### Document section
***
Abbott’s government claims the ERF will help it meet Australia’s international commitment to cut emissions by at least 5% by 2020 from 2000 levels. Yet it has not presented any analysis to show that the fund can achieve the goal.

Analysis from Melbourne-based carbon specialists RepuTex suggests the ERF is under-resourced – the government has only set aside A$2.5 billion over four years – and doubts this is sufficient to buy the emissions abatement necessary to hit the 5% target. But “the caveat is that we don’t yet know how the baseline mechanism will work,” Hugh Grossman, executive director at RepuTex, told Petroleum Economist

There are also concerns whether the total A$2.5bn will be used to fund emissions reductions as only half of that has been allocated in the recent budget, says Elisa de Wit, Melbourne-based climate change specialist at law firm Norton Rose Fulbright.

It’s not clear where the emissions reduction will come from, nor is it certain what reduction can be achieved through an incentive approach, she said. De Wit added there is also uncertainty about how quickly projects can ramp up, given the five-to-six-year window.  

Bloomberg New Energy Finance (BNEF), a research firm, described the policy as largely an exercise in wishful thinking. The government, it said, had “acknowledged that it will be difficult to ensure emissions reductions that it funds will be genuine”. BNEF added: “It is not yet sure how to guard against this, and has asked industry for its ideas, but this is likely to be a continual problem for this sort of scheme.” Indeed, the government may well end up funding emissions reductions that would have occurred anyway.

The second aspect of Abbott’s proposed policy is a baseline and compliance mechanism, whereby the government will set limits for polluters. They will face penalties if they breach the limits specified. However, the scheme is still being designed, with draft legislation expected next February. Final implementation is scheduled for July 2015. It’s unclear how the baselines will be set and penalties imposed.


Under the previous Labor government’s Carbon Price Mechanism (CPM), set to be immediately repealed once the DAP legislation is enacted in July, polluters would have been able to buy cheaper carbon permits from international markets to meet domestic caps. It also put a price on carbon. 

While the DAP should lead to more domestic emissions abatement than the CPM, it is forecast to fall short of Australia’s 5% emissions reduction target. RepuTex says the shortfall is estimated at about 188m tonnes of CO2 equivalent – a significant gap.
***
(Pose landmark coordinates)
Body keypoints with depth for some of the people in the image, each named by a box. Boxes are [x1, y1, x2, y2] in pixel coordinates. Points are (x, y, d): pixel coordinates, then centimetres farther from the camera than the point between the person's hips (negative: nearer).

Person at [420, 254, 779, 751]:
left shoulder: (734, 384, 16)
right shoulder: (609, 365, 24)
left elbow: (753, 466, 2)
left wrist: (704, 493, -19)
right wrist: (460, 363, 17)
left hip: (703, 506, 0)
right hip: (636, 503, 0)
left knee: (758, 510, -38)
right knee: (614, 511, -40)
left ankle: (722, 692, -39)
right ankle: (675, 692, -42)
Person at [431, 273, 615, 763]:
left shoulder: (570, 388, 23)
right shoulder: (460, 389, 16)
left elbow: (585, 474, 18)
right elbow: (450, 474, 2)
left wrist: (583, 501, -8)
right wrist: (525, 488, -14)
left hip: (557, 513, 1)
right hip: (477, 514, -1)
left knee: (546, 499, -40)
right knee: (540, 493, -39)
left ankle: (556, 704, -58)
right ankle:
***
### Action item A
In the article on Australia's Emissions Reduction Fund, what does RepuTex estimate the shortfall against the 5% target to be?
### Action item B
Proceed with the article on Australia's emissions policy, starting after its final sentence.

### Exercise output A
About 188m tonnes of CO2 equivalent.

### Exercise output B
Conversely, the CPM is forecast to meet Australia’s target – be it a  5% or 15% reduction – through the sourcing of an extra 275m international emissions offsets.

At a minimum, RepuTex expects the ERF will lead to the domestic abatement of 123m tonnes through to 2020, which is similar to the domestic abatement achieved under the CPM, but well short of the 431m tonnes needed to hit Australia’s minimum 5% emissions reduction target. “Should the government introduce a secondary market for companies to trade offsets to maintain their emissions at required levels, the DAP could achieve significant domestic emissions reductions, far more than CPM,” says Grossman.

But while the DAP is 100% focused on domestic emissions abatement, it’s a much more expensive route as companies are prevented from buying the cheaper international credits. That said, most companies are fairly happy to see the end of the CPM, which includes a relatively high carbon tax, now around $23 per tonne, says Grossman. 

On the other hand, firms will miss the international framework of the previous scheme, which not only provided market certainty, but access to sophisticated offshore financial products and much larger market liquidity. 

On the whole, heavy emitters, such as coal miners and the liquefied natural gas players, have “dodged a bullet” as participation in the government’s incentive scheme is voluntary for the first 12 months, but it remains to be seen what happens after that, adds Grossman.

If left unchecked, RepuTex forecasts emissions from the coal mining and LNG industries will rise nearly 34% by 2020.